I have a Python 3.6 data processing task that involves pre-loading a large dict for looking up dates by ID for use in a subsequent step by a pool of sub-processes managed by the multiprocessing module. This process was eating up most if not all of the memory on the box, so one optimisation I applied was to 'intern' the string dates being stored in the dict. This reduced the memory footprint of the dict by several GBs as I expected it would, but it also had another unexpected effect.
Before applying interning, the sub-processes would gradually eat more and more memory as they executed, which I believe was down to them having to copy the dict gradually from global memory across to the sub-processes' individual allocated memory (this is running on Linux and so benefits from the copy-on-write behaviour of fork()).

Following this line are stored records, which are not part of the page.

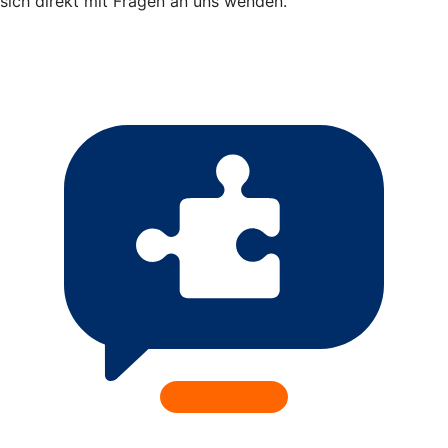
sich direkt mit Fragen an uns wenden.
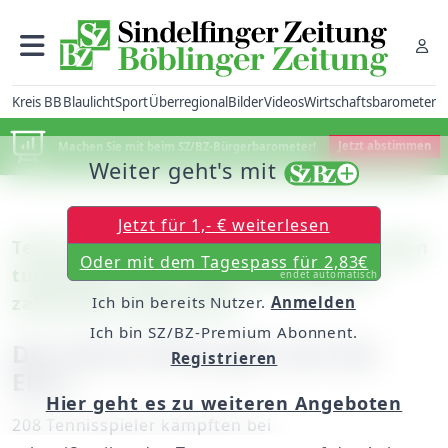
Kreis BB
Blaulicht
Sport
Überregional
Bilder
Videos
Wirtschaftsbarometer
Machen Sie mit beim SZ/BZ-Bürgerbarometer!
Jetzt abstimmen
Weiter geht's mit
Jetzt für 1,- € weiterlesen
Tennis: Bei den 5. Sindelfingen Senior Open
Oder mit dem Tagespass für 2,83€
tummelten sich in allen Altersklassen
endet automatisch
zahlreiche Hochkaräter
Ich bin bereits Nutzer.
Anmelden
Ich bin SZ/BZ-Premium Abonnent.
Die Tennis-Elite gibt sich die
Registrieren
Ehre
Hier geht es zu weiteren Angeboten
208 Tennisspieler kämpften bei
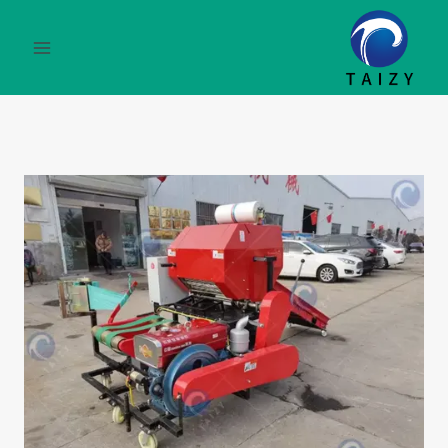
لتجاوز
لى
لمحتوى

Even though I'm not updating the dict in the sub-processes, it looks like read-only access can still trigger copy-on-write through reference counting.
I was only expecting the interning to reduce the memory footprint of the dict, but in fact it stopped the memory usage gradually increasing over the sub-processes lifetime as well.

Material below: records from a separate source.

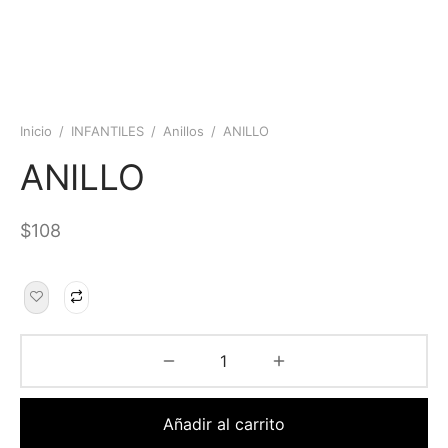
Inicio
/
INFANTILES
/
Anillos
/
ANILLO
ANILLO
$
108
Añadir al carrito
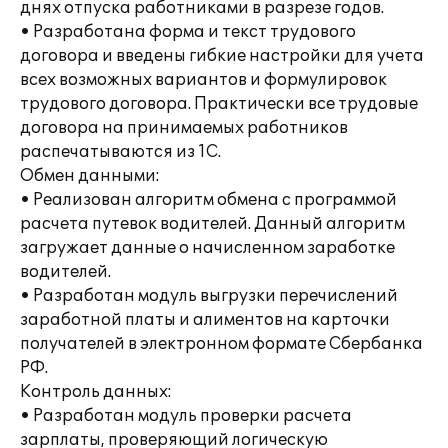
днях отпуска работниками в разрезе годов.
• Разработана форма и текст трудового
договора и введены гибкие настройки для учета
всех возможных вариантов и формулировок
трудового договора. Практически все трудовые
договора на принимаемых работников
распечатываются из 1С.
Обмен данными:
• Реализован алгоритм обмена с программой
расчета путевок водителей. Данный алгоритм
загружает данные о начисленном заработке
водителей.
• Разработан модуль выгрузки перечислений
заработной платы и алиментов на карточки
получателей в электронном формате Сбербанка
РФ.
Контроль данных:
• Разработан модуль проверки расчета
зарплаты, проверяющий логическую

Here's a minimal example I was able to build that replicates the behaviour, although it requires a large file to load in and populate the dict with and a sufficient amount of repetition in the values to make sure that interning provides a benefit.
import multiprocessing
import sys
# initialise a large dict that will be visible to all processes
# that contains a lot of repeated values
global_map = dict()
with open(sys.argv[1], 'r', encoding='utf-8') as file:
if len(sys.argv) > 2:
print('interning is on')
else:
print('interning is off')
for i, line in enumerate(file):
if i > 30000000:
break
parts = line.split('|')
if len(sys.argv) > 2:
global_map[str(i)] = sys.intern(parts[2])
else:
global_map[str(i)] = parts[2]
def read_map():
# do some nonsense processing with each value in the dict
global global_map
for i in range(30000000):
x = global_map[str(i)]
y = x + '_'
return y
print("starting processes")
process_pool = multiprocessing.Pool(processes=10)
for _ in range(10):
process_pool.apply_async(read_map)
process_pool.close()
process_pool.join()
I ran this script and monitored htop
to see the total memory usage.
interning? | mem usage just after 'starting processes' printed | peak mem usage after that |
---|---|---|
no | 7.1GB | 28.0GB |
yes | 5.5GB | 5.6GB |
While I am delighted that this optimisation seems to have fixed all my memory issues at once, I'd like to understand better why this works. If the creeping memory usage by the sub-processes is down to copy-on-write, why doesn't this happen if I intern the strings?